◆ Work request 1: From the laser vision correction text, reproduce verbatim the part that opens with the words containing "Photorefractive keratectomy (PRK) uses" and closes with "more accurate treatment.".
◆ Work request 2: Translate this sentence from the laser vision correction text into Spanish: "This procedure is performed under local anesthesia so that pain is minimized."
◆ Work request 3:
Answer these questions using the laser vision correction text:
(a) What device does the surgeon use to create the corneal flap during LASIK?
(b) What age must the ideal LASIK candidate be over?
(c) How much of the top of the cornea does PRK burn away?

◆ Text for analysis:
----------

Laser vision correction refers to a group of minimally invasive procedures that reshape the cornea with laser energy to correct nearsightedness, farsightedness and astigmatism, leaving patients with 20/20 vision or better after treatment. These procedures are customized to provide the best possible results for each individual patient, allowing your surgeon to correct the very specific refractive errors that obscure your vision.
Laser vision correction procedures help patients eliminate the need for eyeglasses and contact lenses, a costly and bothersome hassle that millions of people deal with everyday. By reshaping the cornea, these procedures change the way that the eye focuses light and allowing you to enjoy clear vision.
There are several different laser vision correction procedures available to help patients achieve clear vision without glasses or contacts. Please call us today to schedule a consultation with one of our doctors to figure out which procedure is best for you.
Laser-Assisted In Situ Keratomileusis (LASIK) is a safe, reliable and painless way to improve vision by changing the way light is bent, or refracted, as it passes through the cornea, so that is properly focuses on the retina and allows objects to be seen clearly.
During the LASIK procedure, the surgeon creates a thin flap in the surface of the cornea with a device called a microkeratome blade. This procedure is performed under local anesthesia so that pain is minimized. The corneal flap is then lifted and an excimer laser beam reshapes the cornea’s curvature to improve vision. Finally, the flap is closed and covered with a protective contact lens. The entire procedure takes about 15 to 30 minutes per eye.
The ideal LASIK candidate includes someone who is over 18 years old, has stable vision and has a healthy cornea that is thick enough for a flap. After undergoing the procedure, patients experience immediate vision improvement and can often return to work the very next day.
Photorefractive Keratectomy (PRK)
Photorefractive keratectomy (PRK) uses an excimer laser to burn away a small amount (about 5 to 30 percent) of the top of the cornea. Instead of cutting a flap into the cornea with a blade, this method preserves the strength of the cornea and avoids the risk of perforation and other flap errors commonly associated with the blade method. During the PRK procedure, the surgeon also has greater control in the location and amount of tissue being removed, allowing patients to enjoy a much more accurate treatment.
The PRK method involves gently sculpting the cornea rather than cutting, allowing your surgeon to treat greater degrees of nearsightedness, as well as farsightedness and astigmatism. Up to 95 percent of patients with a correction of up to -6.00 diopters achieved vision of 20/40 or better after PRK, with up to 70 percent achieving 20/20.

----------

◆ Data extract:
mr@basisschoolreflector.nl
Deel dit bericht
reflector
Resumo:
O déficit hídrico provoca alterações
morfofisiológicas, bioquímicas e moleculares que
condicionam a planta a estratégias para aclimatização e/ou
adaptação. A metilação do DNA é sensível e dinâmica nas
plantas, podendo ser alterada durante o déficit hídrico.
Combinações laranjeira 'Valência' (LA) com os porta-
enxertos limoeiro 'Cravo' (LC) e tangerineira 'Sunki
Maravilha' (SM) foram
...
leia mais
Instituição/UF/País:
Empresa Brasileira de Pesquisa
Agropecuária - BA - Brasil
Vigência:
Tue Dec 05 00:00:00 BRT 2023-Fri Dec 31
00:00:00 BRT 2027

----------

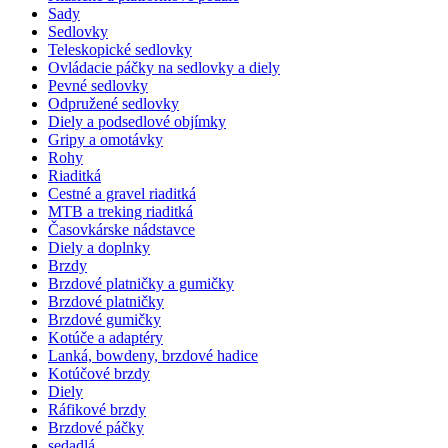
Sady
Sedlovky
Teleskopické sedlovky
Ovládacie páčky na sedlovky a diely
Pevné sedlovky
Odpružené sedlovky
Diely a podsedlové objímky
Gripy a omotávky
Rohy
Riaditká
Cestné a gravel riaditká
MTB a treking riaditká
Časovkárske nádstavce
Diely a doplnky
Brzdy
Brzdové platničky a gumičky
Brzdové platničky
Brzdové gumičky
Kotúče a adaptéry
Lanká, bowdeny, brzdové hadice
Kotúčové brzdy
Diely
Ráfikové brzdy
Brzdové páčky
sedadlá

----------

◆ Answer box 1:
Photorefractive keratectomy (PRK) uses an excimer laser to burn away a small amount (about 5 to 30 percent) of the top of the cornea. Instead of cutting a flap into the cornea with a blade, this method preserves the strength of the cornea and avoids the risk of perforation and other flap errors commonly associated with the blade method. During the PRK procedure, the surgeon also has greater control in the location and amount of tissue being removed, allowing patients to enjoy a much more accurate treatment.

◆ Answer box 2: Este procedimiento se realiza con anestesia local para minimizar el dolor.

◆ Answer box 3:
(a) A microkeratome blade.
(b) 18 years old.
(c) About 5 to 30 percent.